Directive: Return, word for word, the lines of the listing below from the one with "vooruitgang." through the one with "en vergroot je", and no other lines.

START Supplied information

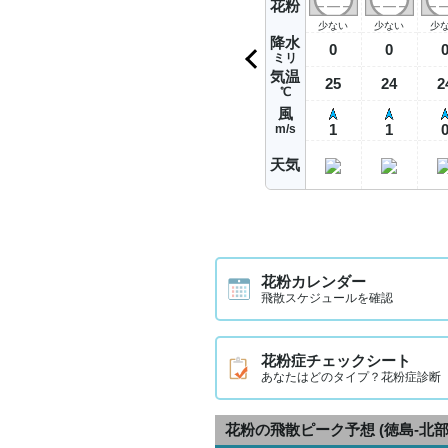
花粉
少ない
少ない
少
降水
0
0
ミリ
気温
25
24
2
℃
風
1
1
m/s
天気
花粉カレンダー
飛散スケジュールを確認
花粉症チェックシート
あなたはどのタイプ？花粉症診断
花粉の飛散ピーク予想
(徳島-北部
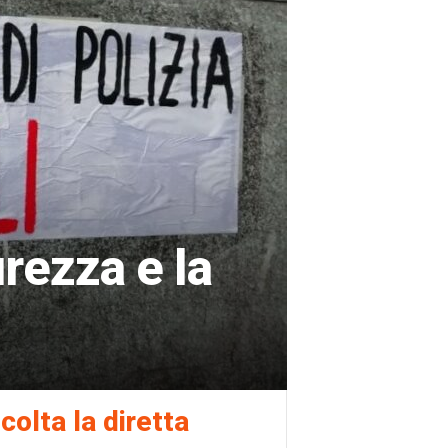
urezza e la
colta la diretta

END Supplied information
START Supplied information

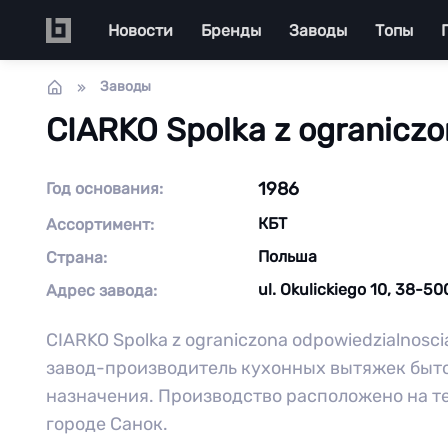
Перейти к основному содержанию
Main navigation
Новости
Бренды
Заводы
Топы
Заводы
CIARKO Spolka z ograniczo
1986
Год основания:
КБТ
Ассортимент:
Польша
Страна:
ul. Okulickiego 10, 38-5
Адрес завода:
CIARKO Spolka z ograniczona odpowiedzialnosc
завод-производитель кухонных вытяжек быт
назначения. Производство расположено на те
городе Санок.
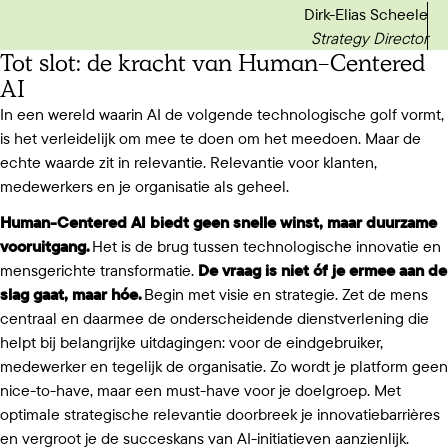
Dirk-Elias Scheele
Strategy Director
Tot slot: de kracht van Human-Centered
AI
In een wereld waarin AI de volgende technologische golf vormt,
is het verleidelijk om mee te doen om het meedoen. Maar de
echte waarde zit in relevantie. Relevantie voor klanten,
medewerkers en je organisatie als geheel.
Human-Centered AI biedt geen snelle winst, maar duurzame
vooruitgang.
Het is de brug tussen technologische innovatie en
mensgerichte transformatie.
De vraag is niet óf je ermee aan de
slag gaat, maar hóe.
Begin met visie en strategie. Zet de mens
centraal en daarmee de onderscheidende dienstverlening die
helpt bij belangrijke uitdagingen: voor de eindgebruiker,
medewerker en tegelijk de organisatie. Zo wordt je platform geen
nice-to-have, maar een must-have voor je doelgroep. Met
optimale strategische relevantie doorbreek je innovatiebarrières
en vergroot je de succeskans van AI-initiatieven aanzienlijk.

END Supplied information

Solution to this problem:
vooruitgang.
Het is de brug tussen technologische innovatie en
mensgerichte transformatie.
De vraag is niet óf je ermee aan de
slag gaat, maar hóe.
Begin met visie en strategie. Zet de mens
centraal en daarmee de onderscheidende dienstverlening die
helpt bij belangrijke uitdagingen: voor de eindgebruiker,
medewerker en tegelijk de organisatie. Zo wordt je platform geen
nice-to-have, maar een must-have voor je doelgroep. Met
optimale strategische relevantie doorbreek je innovatiebarrières
en vergroot je de succeskans van AI-initiatieven aanzienlijk.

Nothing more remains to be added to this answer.